Today’s Solutions: April 19, 2024

The advent of the hydrogen car could prompt a wave of automobile sales comparable to the rapid spread of the mobile telephone. This innovation, which is associated with an important technological breakthrough, will provide an economic impulse.

| August 2003 issue

Much more inspiring than talking about the threat of air pollution is the perspective of an economic impulse due to the implementation of the hydrogen economy. The oil industry continues to invest around $100 billion a year in the search for new energy sources. With the exception of oil and gas, that money yields very little result: hardly any new jobs, no new technology, no innovation. The hydrogen economy can offer the world a new phase of economic growth and innovation. An energy revolution that will trickle down throughout society, as did the transition from wood to coal and from coal to oil which created enormous economic impulses.
The American ‘hydrogen guru’ Amory Lovins – founder and director of the influential Rocky Mountains Institute – sketches a thorough, step-by-step and profitable transition to the hydrogen economy. Lovins shows that huge investments are completely unnecessary for the transition. The investments can be carried by the business community, eliminating the need for any multi-billion government investment programs. More to the point: the investments are cheaper and more profitable for the private sector than continuing on, business as usual. Lovins provides the following arguments:
– Consumers can be charged a higher price for hydrogen because it has more to offer as an energy carrier compared to oil and gas;
– Investing in hydrogen production is less risky than drilling for oil and gas, where success is uncertain;
– The more sustainable the production method for hydrogen – for example, with the aid of solar panels and windmills – the lower the risk of price fluctuations, while fluctuating oil and gas prices represent a major cost item for many companies;
– Hydrogen can be produced close to consumers, which avoids the high cost of maintaining a complex infrastructure;
– Global warming is expected to saddle companies with additional environmental taxes, which would be avoided with the implementation of the hydrogen economy.
Using US petrol prices – which are remarkably low, around half the average price in the EU – the cost of producing hydrogen from natural gas for use in a fuel cell-powered car would already be competitive. Companies like BP, Ford and Accenture have confirmed this. The transition to hydrogen is an interesting possibility from a competitive perspective alone; a fact that weighs more heavily with businesspeople and politicians than the need to take steps against global warming.
For car manufacturers, the perspective of a new boom is shimmering on the horizon.

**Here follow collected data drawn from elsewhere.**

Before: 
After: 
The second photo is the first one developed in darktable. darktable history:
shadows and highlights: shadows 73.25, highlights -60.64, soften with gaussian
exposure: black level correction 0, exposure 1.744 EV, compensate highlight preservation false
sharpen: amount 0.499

Supported by limited tax measures that governments could permit themselves due to the expected savings (see Argument 1), the launch of a fuel cell car could prompt a wave of sales comparable to the rapid spread of the mobile telephone. Who wouldn’t want to drive around in a new, clean, silent car if it were offered for a reasonable price? Experts anticipate that the largest portion of American and European car fleets could be replaced within 10 years.
And then there is the perspective of producing sustainable energy. Wind and solar energy are growing by over 30% a year and are therefore by far the fastest growing energy sources (oil production is growing by 1.5% a year). Moreover, wind energy is already competitive with oil and gas. Mark Moody Stewart, the former chairman of Shell, recently released a report for the G8. At its presentation he claimed, ‘This [wind energy, ed.] is not something to look forward to for the future. It is here, today.’

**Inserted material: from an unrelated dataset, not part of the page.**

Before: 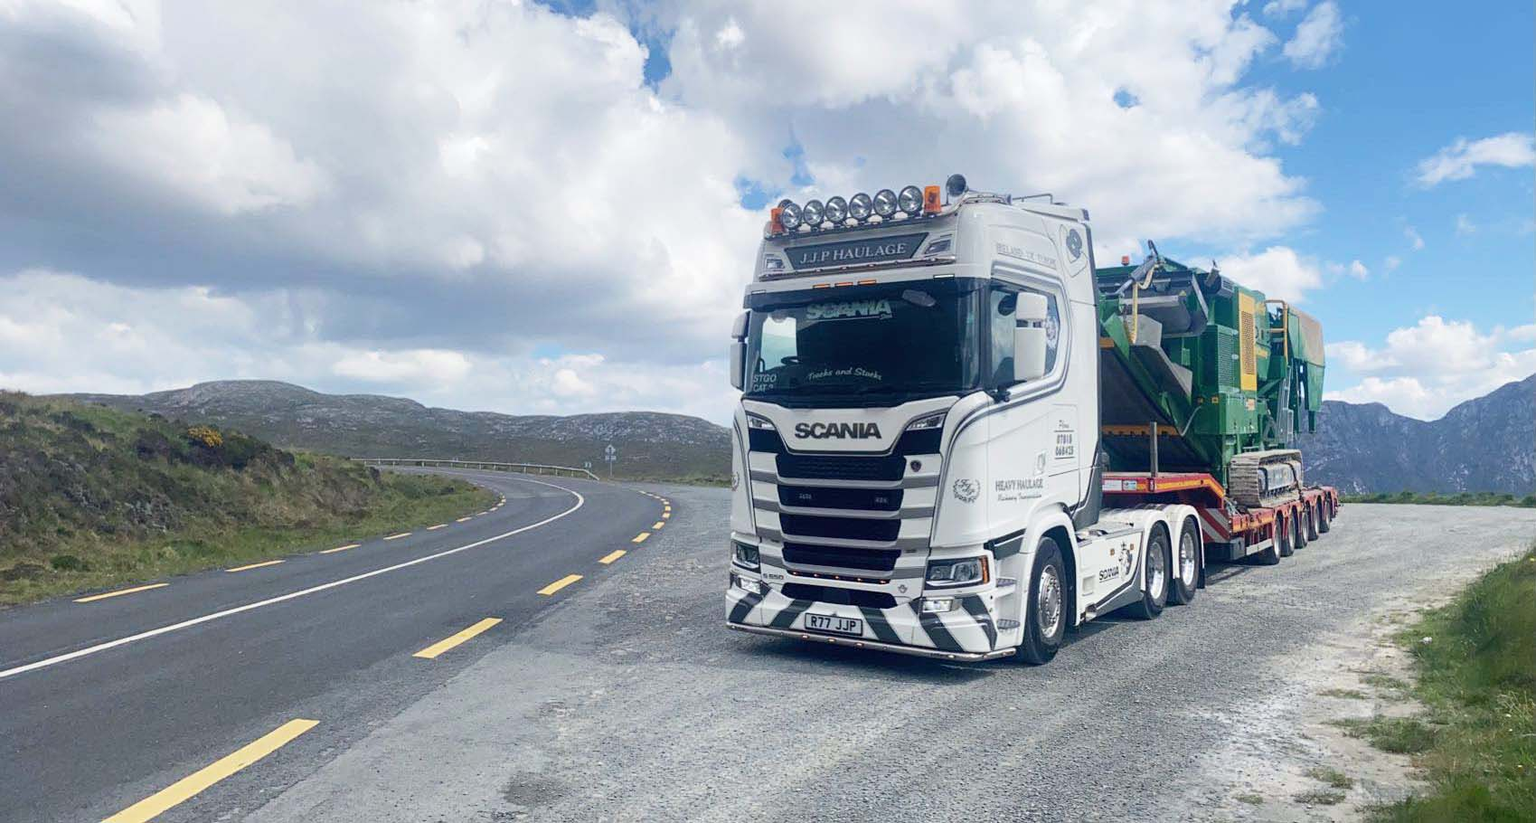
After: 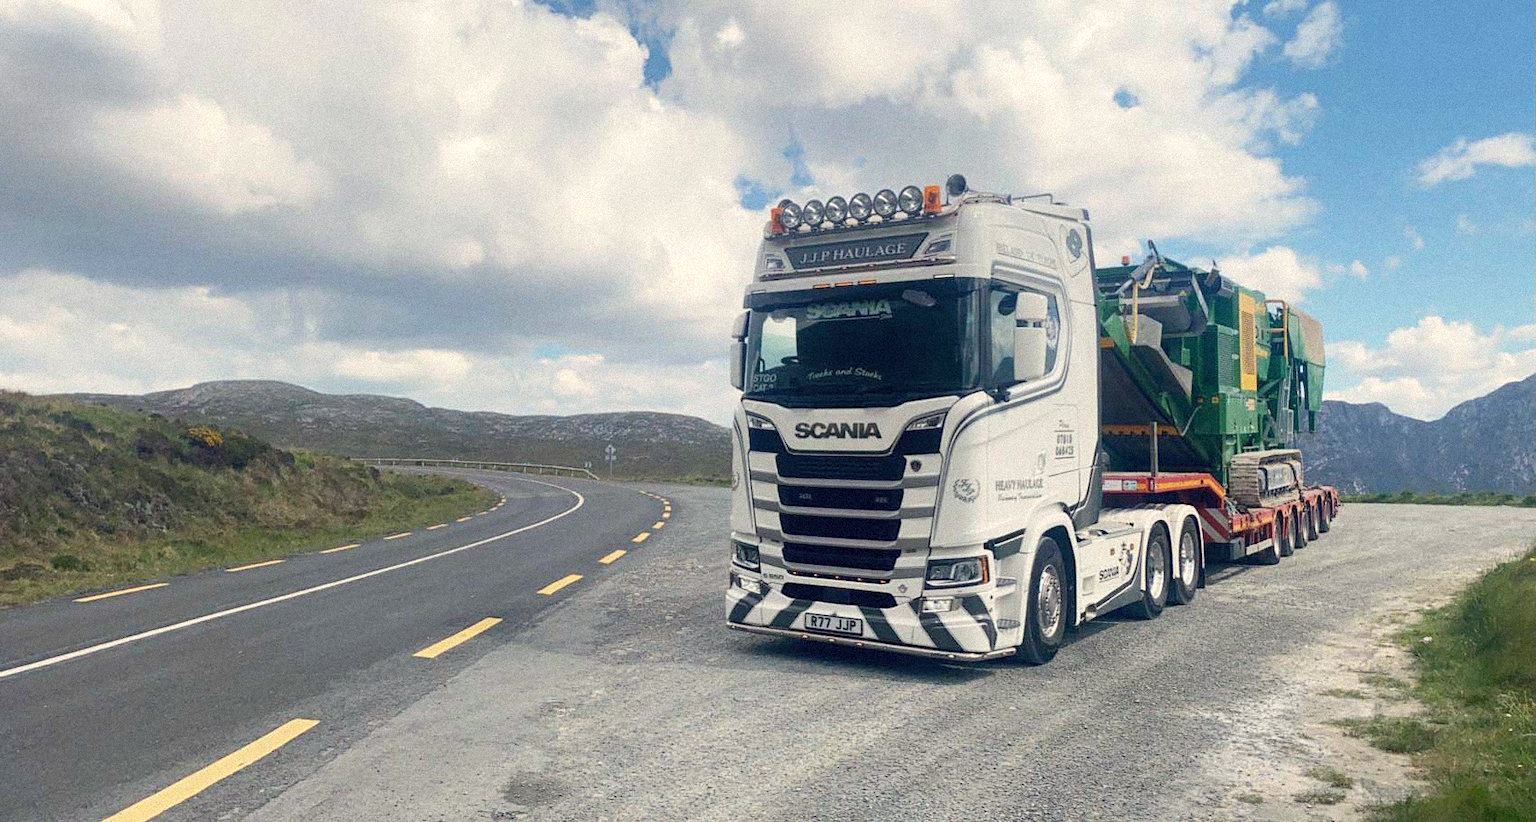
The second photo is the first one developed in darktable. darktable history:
grain: mid-tones bias 0%
white balance: red 1.045, blue 0.932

A study by the World Watch Institute reveals that for every new megawatt produced, 22 jobs are created. Wind energy is a labour intensive industry that requires a range of experts – from designers and manufacturers to meteorologists and maintenance staff. The study predicts that the production of wind energy will create some 3 million new jobs over the next two decades in Europe, North America and China. Compare that to the laboured efforts of the Germans and British to maintain a few thousand jobs in their coal mining industry using heavy subsidies that are often as high as the employees’ salaries.

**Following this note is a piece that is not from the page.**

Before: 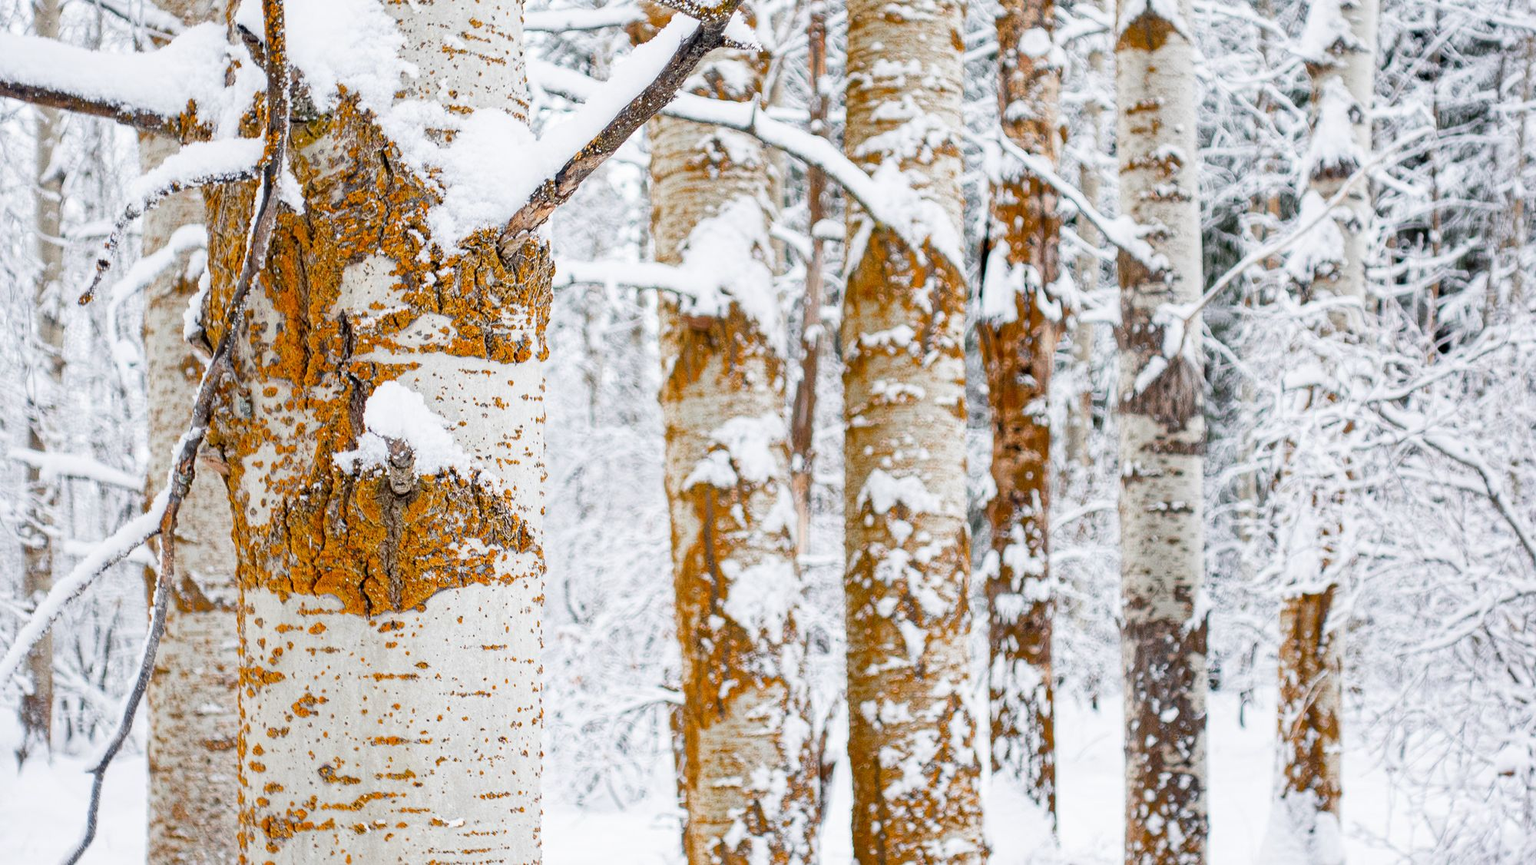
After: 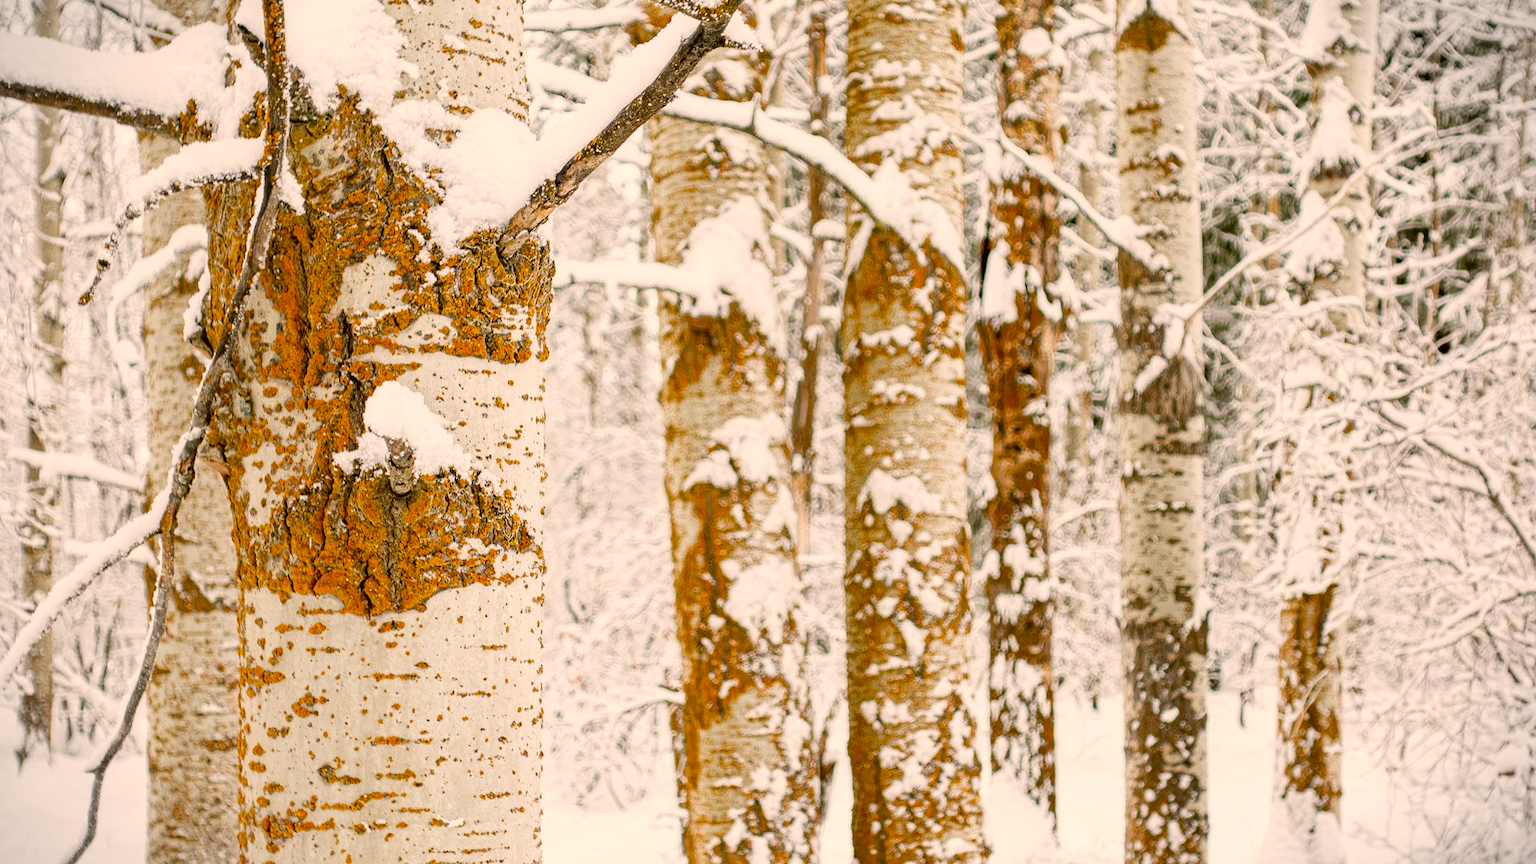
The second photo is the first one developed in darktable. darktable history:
vignetting: fall-off start 100.64%, width/height ratio 1.325, unbound false
color correction: highlights a* 8.73, highlights b* 15.16, shadows a* -0.625, shadows b* 26.16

Meanwhile, the oil industry is not creating any new employment despite a spate of subsidies totalling an estimated $150 billion a year. In a recent study the European Commission wrote that the price of electricity would double if all the external costs (health, labour productivity) of generating fossil fuels were included. Solar energy offers comparable employment perspectives, including in the developing world. India, for example, is the third-largest producer of solar panels.